Wladimir Putin und seine Clan-Kumpel hatten niemals eine Chance gegen den Westen. Zu bedeutungslos, zu wenig innovativ. Ohne die gewaltigen Bodenschätze wäre die Russische Föderation ein Dritte-Welt-Land. Keine Demokratie, kein Mittelstand, keine Zukubftsvisionen. Wenn Sie heute Abend Monopoly spielen, dann ist das Geld, was Sie da verteilen, kaum weniger wert als der reale russische Rubel. Die russische Armee ist groß, aber völlig überschätzt. Hunderttausende junge Russen (und Ukrainer) hat Putin in diesen drei grausamen Jahren durch den „Fleischwolf“ geschickt. Menschen, die eine Zukunft, ein kleines alltägliches Glück, vor sich hatten und die jetzt irgendwo auf einem Feld verscharrt oder in einer Holzkiste in Mütterchen Russland vergraben liegen.

Und ich fragen Sie noch einmal: Für was?

Was rechtfertigt das alles? Was kann überhaupt jemals so etwas rechtfertigen?

Donald Trump ist dabei, das Tor zur Hölle endgültig aufzustoßen. Die durch ihn persönlich eingeleitete Disruption zu den freien Staaten des Westens in Europa und aller Welt, ist die wahre „Zeitenwende“, nicht das laue Lüftchen, was Olaf Scholz 2022 mal hinausgeblasen hat, ohne dass danach etwas passiert ist.

Der US-Präsident hat gestern Abend nochmal erklärt, so brauche Selenskyj nicht zurückzukommen. Selenskyj wiederum saß bei FOX News und versicherte, er denke gar nicht daran, sich bei Trump zu entschuldigen.

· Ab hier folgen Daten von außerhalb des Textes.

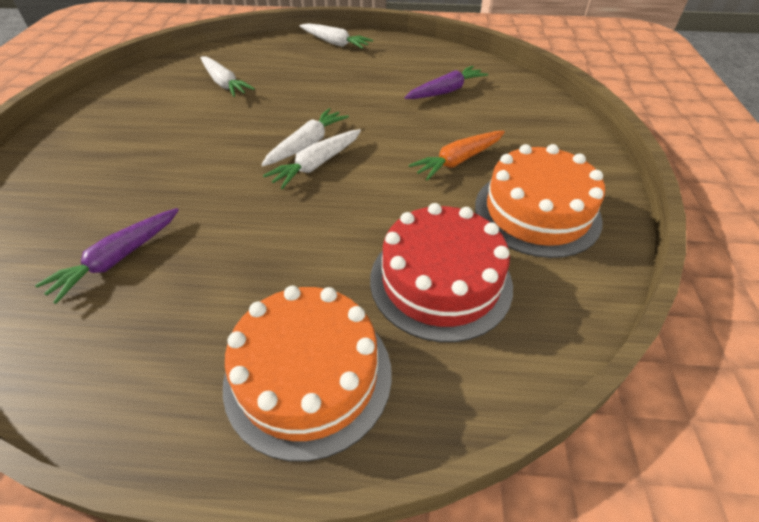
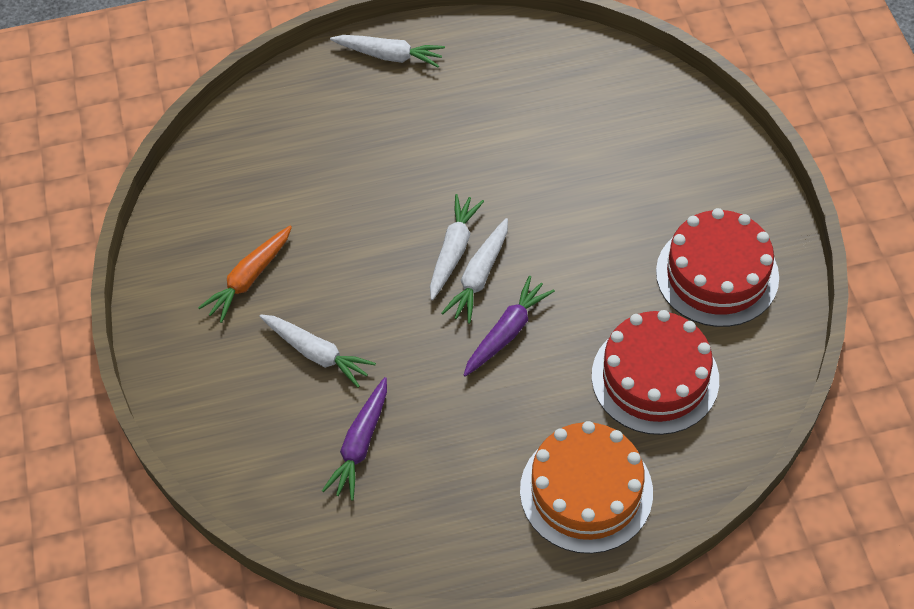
camera: 15 degrees left, 10 degrees up
white carrot [200,56,255,97] -> white carrot moved to [259,314,376,388]
purple carrot [404,66,488,99] -> purple carrot moved to [464,276,555,377]
orange carrot [409,131,505,181] -> orange carrot moved to [198,226,292,323]
orange cake [475,144,605,258] -> red cake [656,208,779,327]

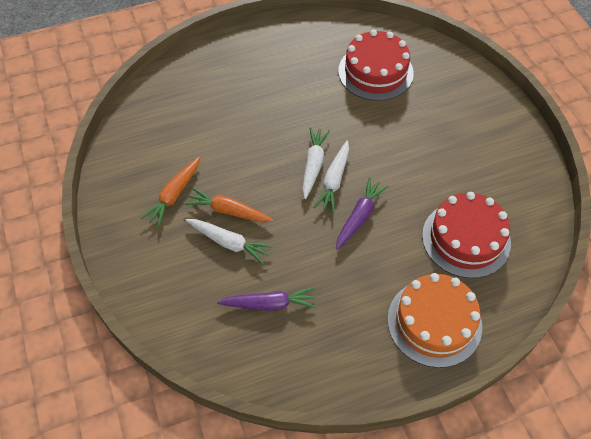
camera: 10 degrees left, 0 degrees up
purple carrot [322,377,387,500] -> purple carrot turned 105 degrees counterclockwise [217,287,317,311]
white carrot [330,35,445,68] -> none
red cake [656,208,779,327] -> red cake moved to [338,29,414,101]
none -> orange carrot [184,187,274,222]

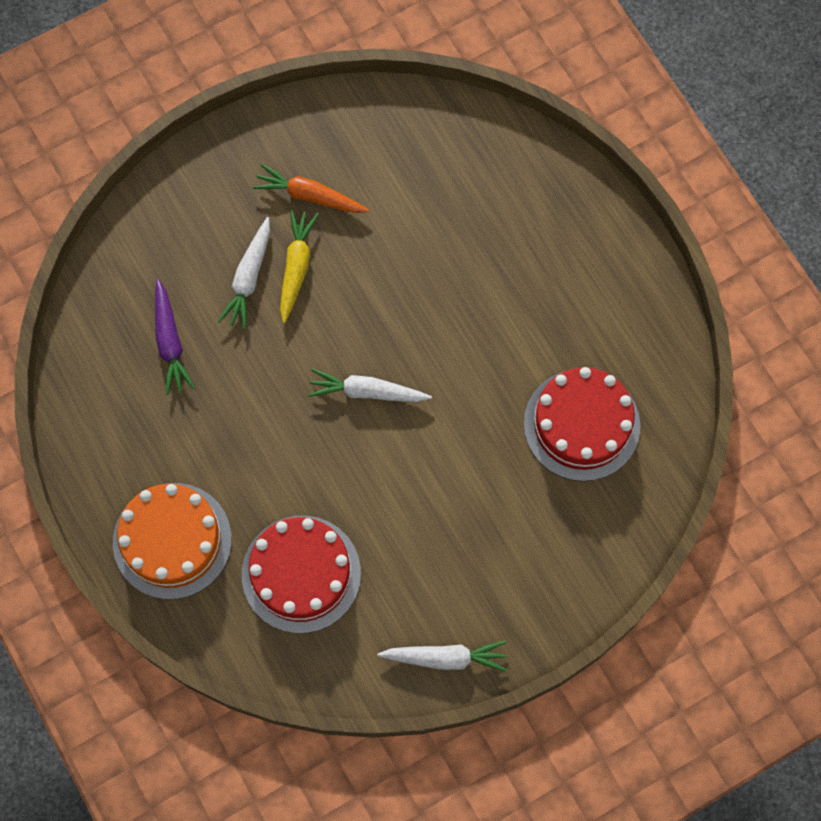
camera: 80 degrees right, 15 degrees up
orange carrot [184,187,274,222] -> yellow carrot [280,210,319,323]
white carrot [302,127,330,199] -> white carrot moved to [377,640,507,672]
purple carrot [336,177,389,250] -> none

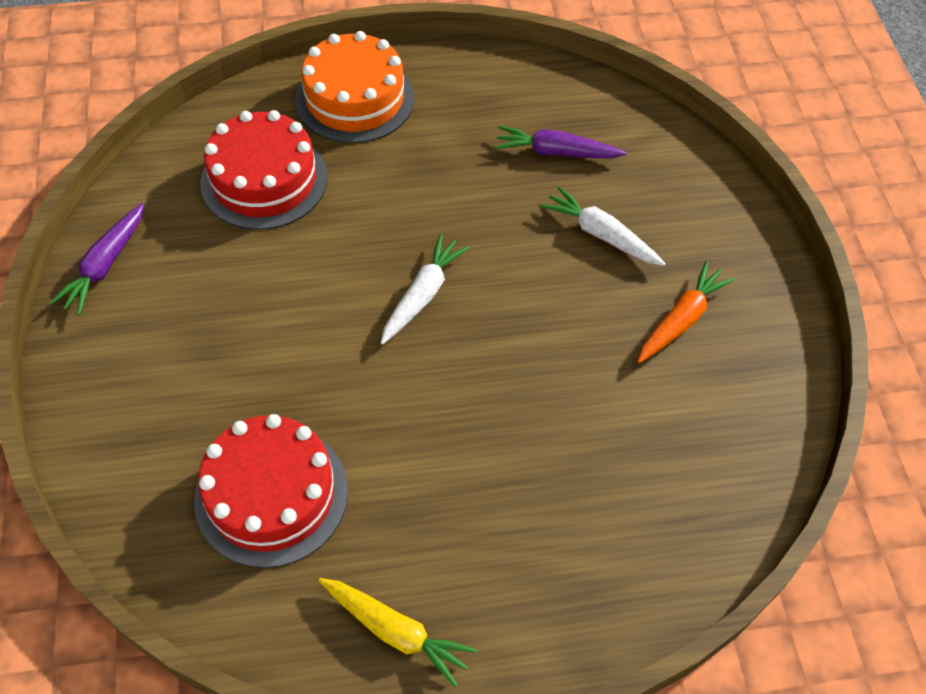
camera: 110 degrees right, 15 degrees down
yellow carrot [280,210,319,323] -> yellow carrot moved to [318,578,477,687]
white carrot [377,640,507,672] -> purple carrot [50,203,144,315]

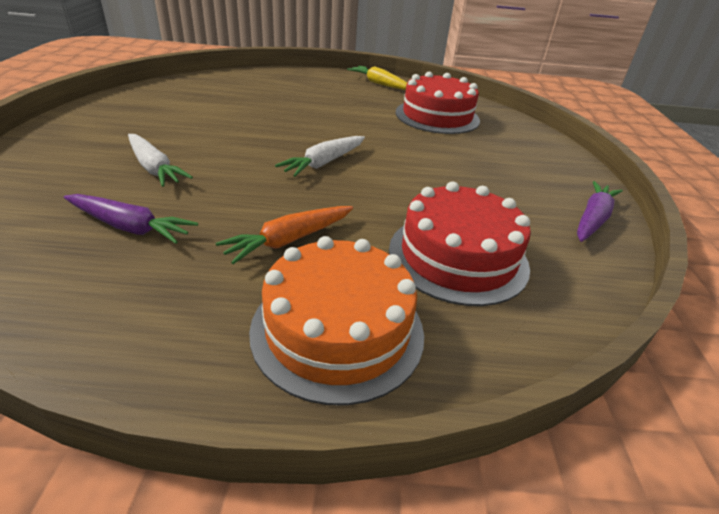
camera: 170 degrees left, 20 degrees down
orange carrot [638,261,735,363] -> orange carrot moved to [216,206,353,264]

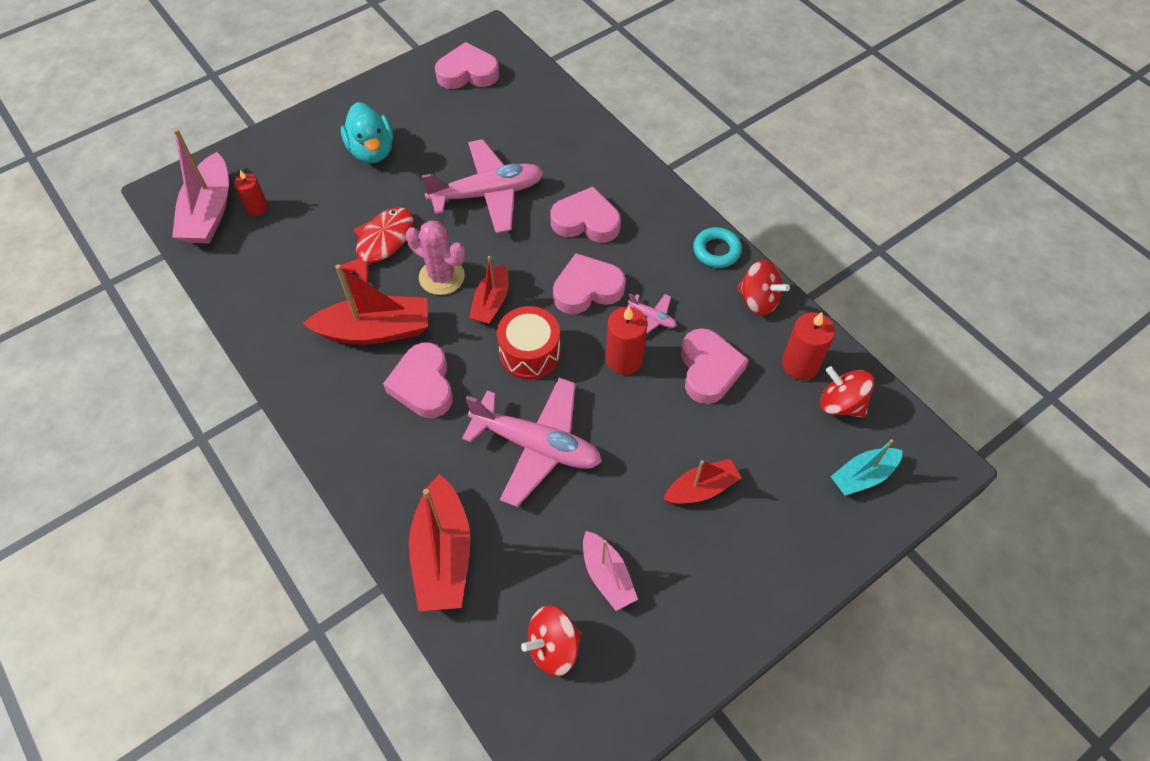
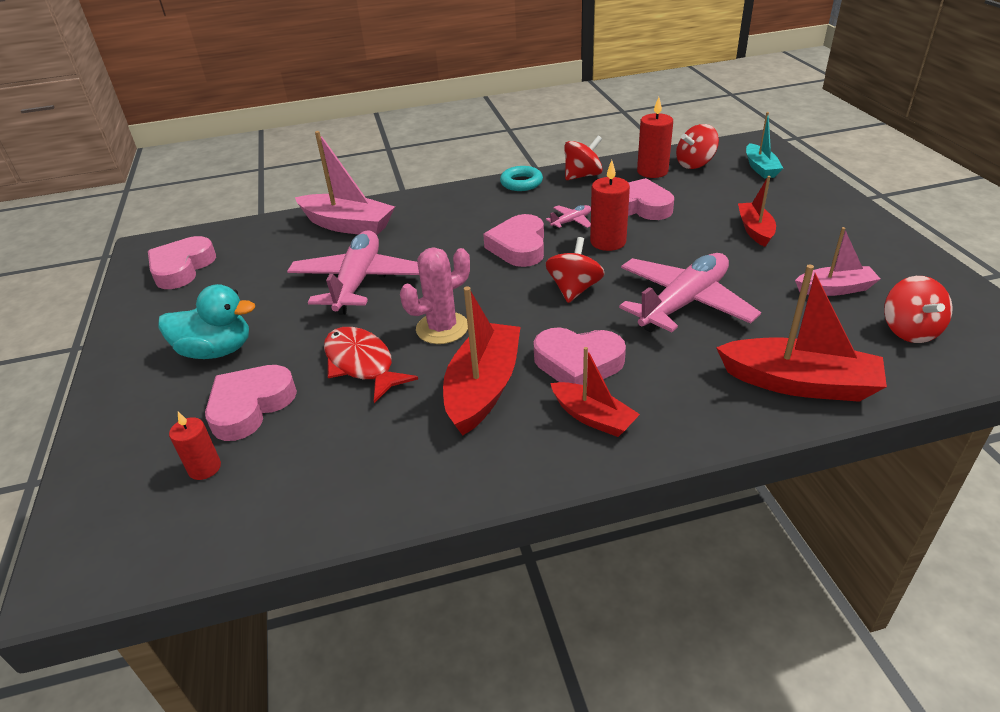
camera: 65 degrees left, 20 degrees down
pink boat [172,129,229,244] -> pink boat moved to [295,131,395,235]
red boat [469,256,509,324] -> red boat moved to [550,347,640,437]
red drum [497,306,561,380] -> red spinning top [545,237,605,303]
pink heart [550,186,621,243] -> pink heart moved to [205,365,297,441]

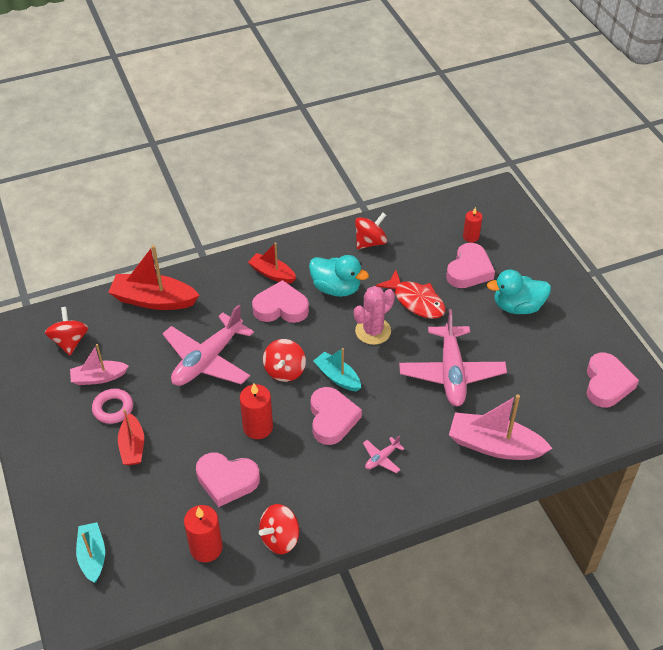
camera: 170 degrees right, 10 degrees up
red boat [443,286,520,436] -> turquoise duck [309,255,369,297]
turquoise ring [500,166,543,191] -> none
pink plane [546,205,591,229] -> pink plane moved to [363,435,405,473]
red spinning top [676,124,719,169] -> red spinning top moved to [355,213,387,249]
none -> pink ring [92,389,133,424]
none -> turquoise boat [313,348,361,391]

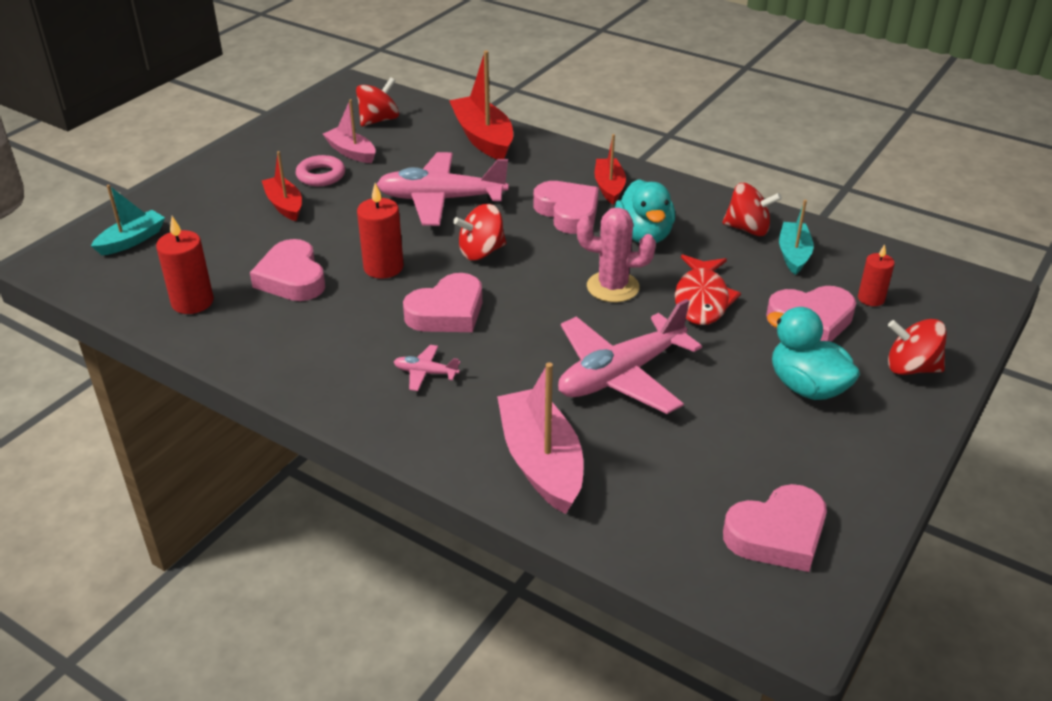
camera: 55 degrees right, 10 degrees down
red boat [118,409,144,465] -> red boat turned 105 degrees clockwise [262,151,302,221]
red spinning top [259,504,299,554] -> red spinning top moved to [888,319,947,375]
turquoise boat [313,348,361,391] -> turquoise boat moved to [779,200,814,275]

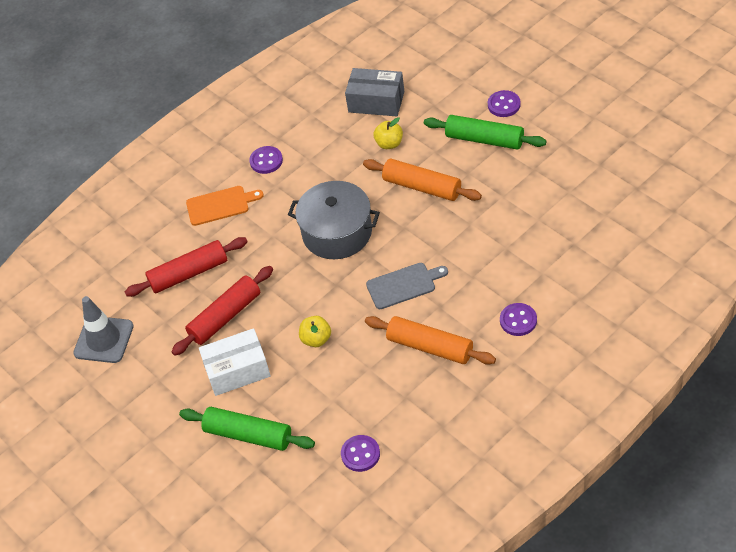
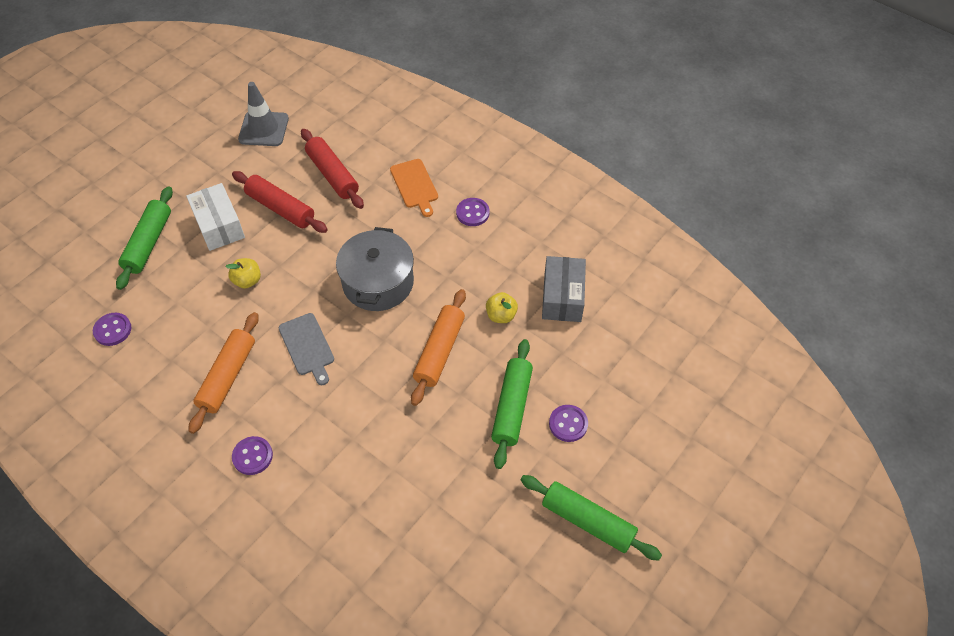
camera: 75 degrees right, 5 degrees up
none -> green rolling pin [521,475,662,561]

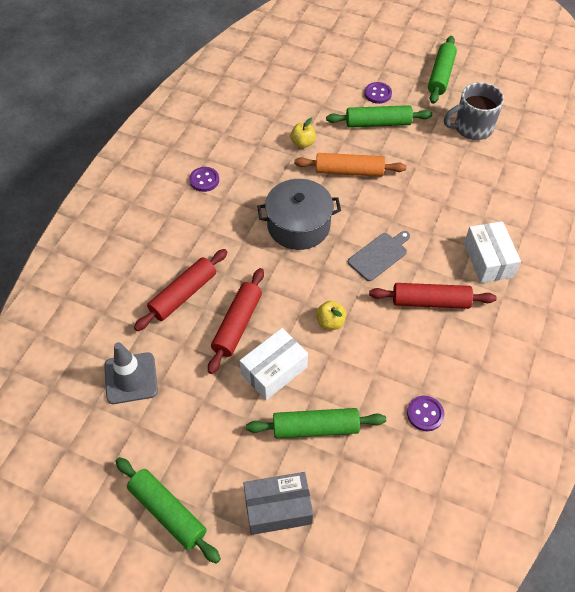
camera: 105 degrees left, 0 degrees up
orange rolling pin [189,312,259,434] -> red rolling pin [369,283,497,309]
purple button [232,436,273,475] -> white box [464,221,521,283]
orange cutting board [390,159,438,217] -> none
grey box [542,256,586,322] -> grey box moved to [243,472,313,535]
none -> green rolling pin [115,457,221,564]
none -> grey mug [444,82,504,140]

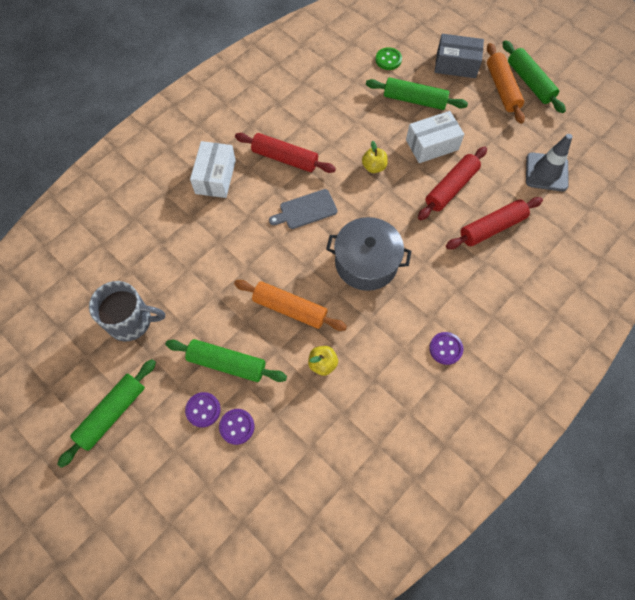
camera: 160 degrees left, 10 degrees up
purple button [407,396,444,431] -> purple button moved to [219,409,255,445]
none -> green button [375,47,402,70]
none -> orange rolling pin [487,43,525,124]

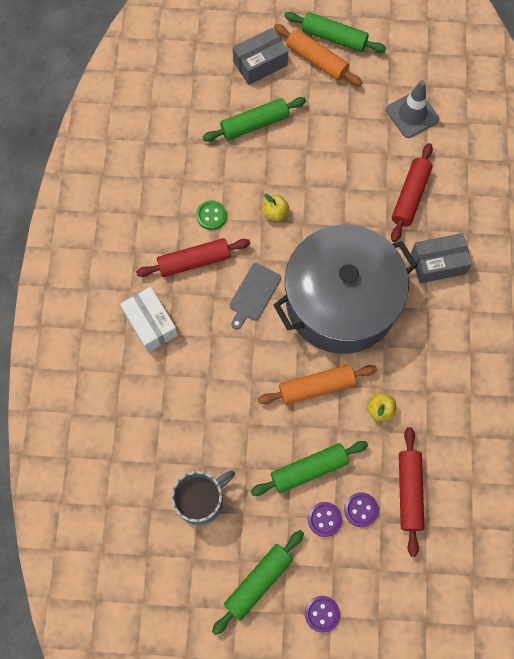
camera: 40 degrees left, 5 degrees up
green rolling pin [57,359,156,468] -> green rolling pin turned 45 degrees clockwise [212,530,304,635]
grey pot [326,217,411,291] -> grey pot [273,225,417,354], size x1.74
green button [375,47,402,70] -> green button moved to [196,200,227,230]
white box [406,111,464,163] -> none
red rolling pin [418,146,487,220] -> red rolling pin moved to [399,427,424,557]
purple button [429,332,463,365] -> purple button moved to [305,596,340,633]
none -> grey box [411,233,472,283]

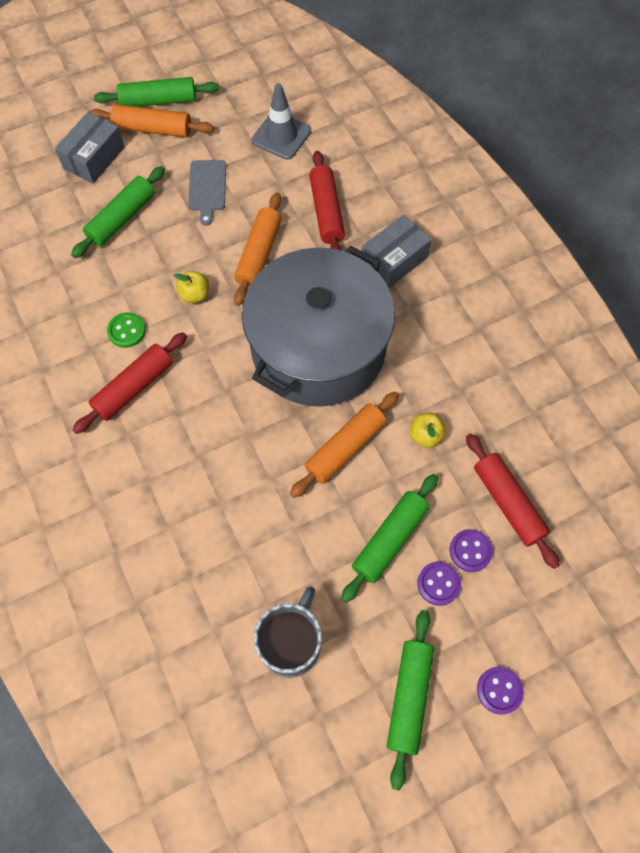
camera: 30 degrees left, 5 degrees down
white box [120,287,178,353] -> none
grey cutting board [230,263,281,330] -> grey cutting board moved to [188,160,226,226]
none -> orange rolling pin [234,192,281,306]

War’s das also jetzt für die Ukraine?

War’s das jetzt für Europa? Ist der Westen erledigt? All die geschichtsvergessenen Gestalten, die auf Facebook und in anderen (a)sozialen Netzwerken feixen – nicht erst seit gestern – haben die Rechnung ohne den Wirt gemacht. Wenn der, qua Amt, Führer der freien Welt ausfällt, dann muss sich die freie Welt selbst organisieren. Aufgeben ist keine Option, oder wollen Sie Ihre Kinder unter russischer oder chinesischer Weltherrschaft aufwachsen sehen?